Much like today, in the 1880s, before the start of World War I, approximately two million Eastern European Jews fled their homelands in search of the streets “paved with gold”. They were poor, did not speak the language, and were desperate with unrealistic expectations. They did not realize that once they reached the shores of the US, they would then have to go to Ellis Island to be processed. More than 12 million immigrants were processed here, sometimes, over 10,000 people a day, where only 2% were turned away. They were separated and then marked due to their health conditions. All this makes sense when put into perspective. Once assimilated, work in a country where you did not speak the language was tough to come by. In the case of the Jews who landed here, they settled on the Lower East Side in overcrowded tenements. They were exploited and what Amerike—The Golden Land did not really explain, was the immigrants were exploited by their own people. They were paid pennies and the working conditions were horrific. But in the end, this did become the land where the immigrants who sought refuge became free and prospered.
Amerike—The Golden Land starts with a groups arrival, and them settling in NYC and keeping with their tradition Shabbos. Looking and finding work, becoming a citizen, and moving into a better income bracket where Yiddish theatre was born to entertain, followed. Film and radio started as the depression hit and the Yiddish Theatre benefits helped to begin a renewal. This is done with 41 song and dance numbers, offering a window into the past.
The 14 actors are vocally astounding and weave this story together seamlessly. Standouts are Glenn Seven Allen, David Perlman, Dani Marcus, Stephanie Lynn Mason and Daniel Kahn.

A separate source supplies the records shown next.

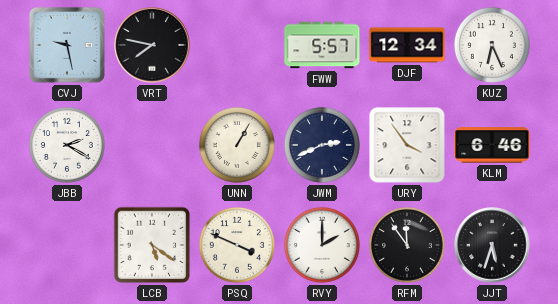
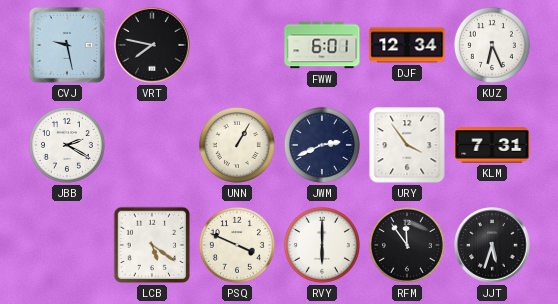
FWW: 5:57 -> 6:01
KLM: 6:46 -> 7:31
RVY: 2:00 -> 6:00
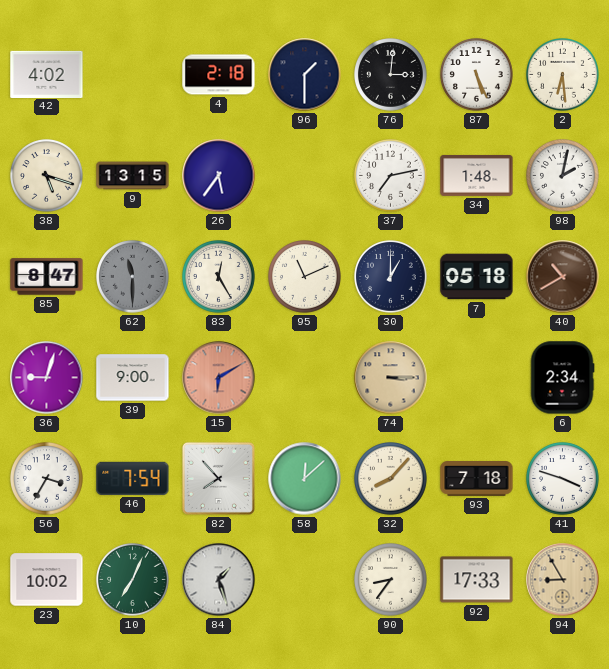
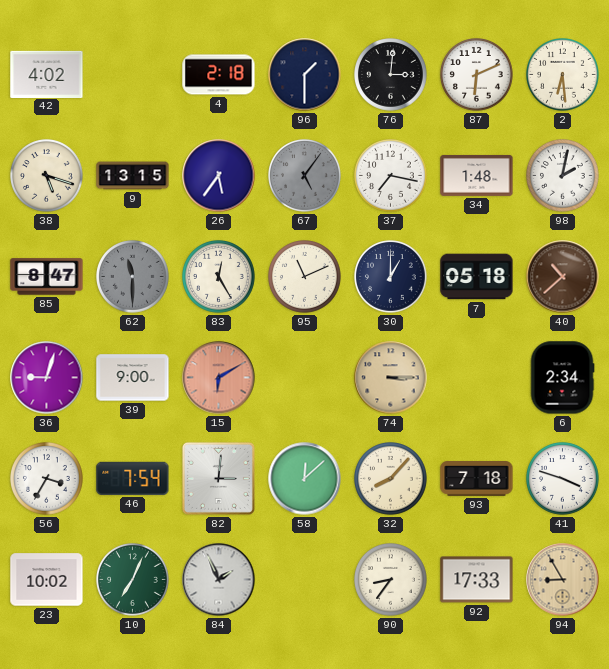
87: 5:26 -> 6:11
67: none -> 5:06
37: 7:13 -> 7:17
40: 10:40 -> 10:38
82: 7:53 -> 3:01
84: 1:27 -> 1:56
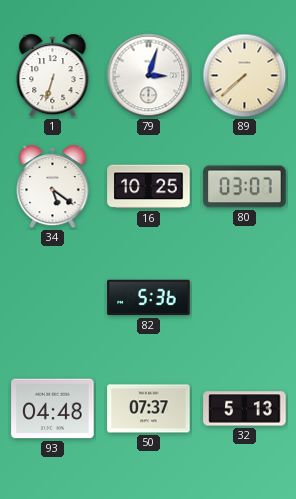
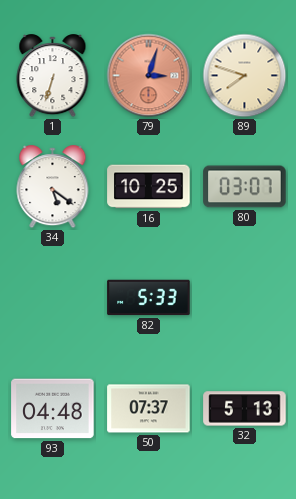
79 dial: white -> salmon
89: 7:38 -> 7:48
82: 5:36 -> 5:33
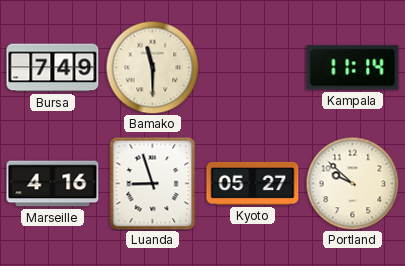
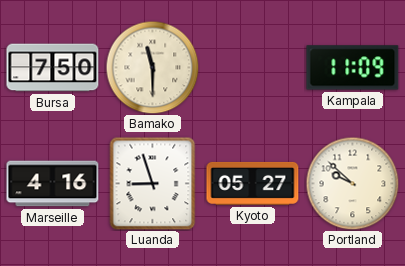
Bursa: 7:49 -> 7:50
Kampala: 11:14 -> 11:09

The direction by Bryna Wasserman and movement by Merette Muenter were well done and moved this show at a clip. Costumes by Izzy Fields, lighting by Yael Lubetzky and scenic/projection design by Jason Lee Courson were first-rate. As was the orchestra under the direction of Zalmen Mlotek and the Klezmer music at the end.
Moishe Rosenfeld and Zalmen Mlotek’s script compacts too many things into 90 minutes and seems to condemn America for some of the treatment felt by the immigrants who came here unprepared. They also missed an important factor: these immigrants wanted to be Americans. Once here, they learned the language, became contributors to some of the most important aspects of this country, and integrated themselves into what makes this country great.
What is powerful are the songs, which seem to be a juke box of songs from the period. A delightful “Watch Your Step” explored the weaving and dodging the immigrants had to do to survive. The 146 women who died in the Triangle Shirtwaist Factory fire are remembered in “Bread and Roses”. I absolutely loved “In A Kleyn Shtibele” from the early Yiddish Theatre days. “Brother, Can You Spare a Dime?” remembered the Depression era. But Irving Berlin’s “Give Me Your Tired Your Poor” is heartbreaking when you know how many people are still reaching for this same goal.
Amerike—The Golden Land plays at The Museum of Jewish Heritage, 36 Battery Place, until August 20 when they have to close after several extensions. Performances are Mondays at 7:30 pm, Wednesdays at 2 pm, Thursdays at 2 pm and 7:30 pm, as well as Sundays at 2 pm and 6 pm.